About the role
Anthropic’s Compute team is looking for a Principal Capacity Engineer to lead capacity planning, forecasting, and optimizing of our global infrastructure fleet. You’ll work closely with research, engineering, and finance teams to ensure we have scalable systems for capacity management, high-quality data and insights for planning, and engineering roadmaps that deliver efficiency wins and increase total effective compute.

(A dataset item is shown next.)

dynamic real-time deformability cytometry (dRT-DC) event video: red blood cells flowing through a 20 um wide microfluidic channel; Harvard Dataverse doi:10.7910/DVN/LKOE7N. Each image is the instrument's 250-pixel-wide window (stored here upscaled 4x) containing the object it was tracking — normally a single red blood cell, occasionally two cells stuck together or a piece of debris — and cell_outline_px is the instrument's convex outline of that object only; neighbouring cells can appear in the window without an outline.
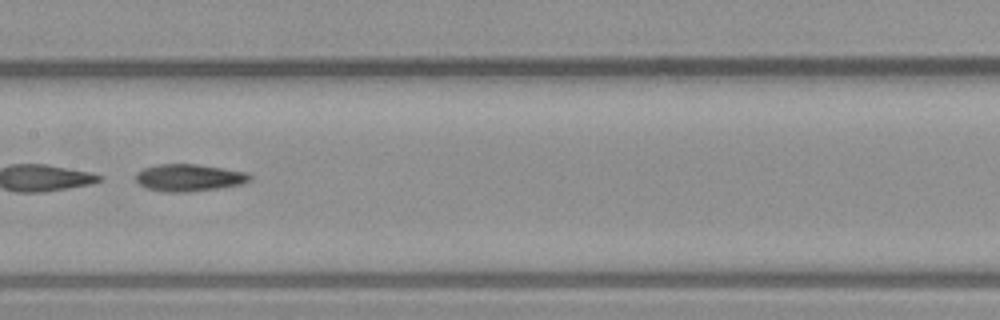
{"species": "common noctule bat (a hibernating species)", "species_latin": "Nyctalus noctula", "temperature_condition": "warm", "stored_images_in_passage": 38, "camera_frame_rate_fps": 3000, "um_per_image_px": 0.085, "animal": {"sex": "male", "body_mass_g": 23.1, "forearm_length_mm": 52.7}, "frame": {"image": 1, "passage_image": 12, "time_ms": 3.667, "image_size_px": [1000, 320], "cell_outline_px": [[252, 180], [244, 184], [188, 192], [168, 192], [148, 188], [140, 184], [136, 180], [136, 172], [144, 168], [156, 164], [196, 164], [248, 172], [252, 176]], "centroid_in_image_um": [16.11, 15.09], "position_along_channel_um": 191.3, "area_um2": 18.03}, "authors_computed_cell_mechanics": {"area_um2": 18.5249, "velocity_mm_per_s": 3.7989, "shape_relaxation_time_tau1_ms": 1.9537, "shape_relaxation_time_tau2_ms": null, "deformation_change_tau1": 0.2597, "deformation_change_tau2": null}}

Experience with capacity management for AI workloads is preferred.
Responsibilities:
- Design, develop, and deliver capacity management systems for AI workloads on heterogenous infrastructure
- Build and maintain robust attribution of usage and enable in-depth data-driven insights
- Oversee design and implementation of planning tools and systems-level guardrails for capacity planning and quota management
- Build a deep understanding of research and training workloads to accurately model cost-to-serve and cost-to-train
- Proactively identify efficiency opportunities and collaborate with teams across the org to increase total effective compute for Anthropic
- Partner closely with Finance and leadership, providing detailed and clear capacity inputs for financial planning and strategic decision making
You may be a good fit if you:
- Have experience working on capacity at a major cloud provider or hyperscaler company
- Have experience driving cross-functional projects and interfacing with technical and non-technical stakeholders.

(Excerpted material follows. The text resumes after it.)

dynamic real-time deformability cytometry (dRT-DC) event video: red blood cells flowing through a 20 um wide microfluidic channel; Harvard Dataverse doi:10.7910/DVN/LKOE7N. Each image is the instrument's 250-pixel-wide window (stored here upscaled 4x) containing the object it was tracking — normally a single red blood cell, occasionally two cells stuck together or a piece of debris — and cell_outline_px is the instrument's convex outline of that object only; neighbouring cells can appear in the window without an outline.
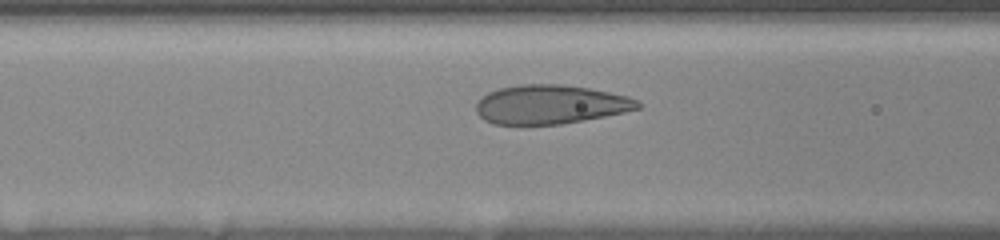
{"species": "human", "species_latin": "Homo sapiens", "temperature_condition": "room temperature", "stored_images_in_passage": 14, "camera_frame_rate_fps": 3000, "um_per_image_px": 0.085, "donor": {"sex": "female"}, "frame": {"image": 1, "passage_image": 7, "time_ms": 4.333, "image_size_px": [1000, 240], "cell_outline_px": [[640, 108], [624, 112], [584, 120], [560, 124], [492, 124], [484, 120], [476, 112], [476, 104], [488, 92], [500, 88], [520, 84], [564, 84], [588, 88], [628, 96], [636, 100], [640, 104]], "centroid_in_image_um": [46.76, 8.88], "position_along_channel_um": 119.8, "area_um2": 36.53}}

- Have experience working with LLMs and/or a deep interest in learning about model training and serving efficiency
- Are comfortable leveraging data and have experience building observability for complex systems
- Have strong interpersonal skills that enable you to influence without authority and build cross-organizational support for capacity initiatives.
Strong candidates may also have some of the following:
- Past experience as a lead capacity engineer
- Past experience partnering with senior leadership
- Past experience working on model training or model inference
Representative Projects:
- Building a system for capacity planning and optimizing resource allocation for model training, inference, and research
Deadline to apply: None. Applications will be reviewed on a rolling basis.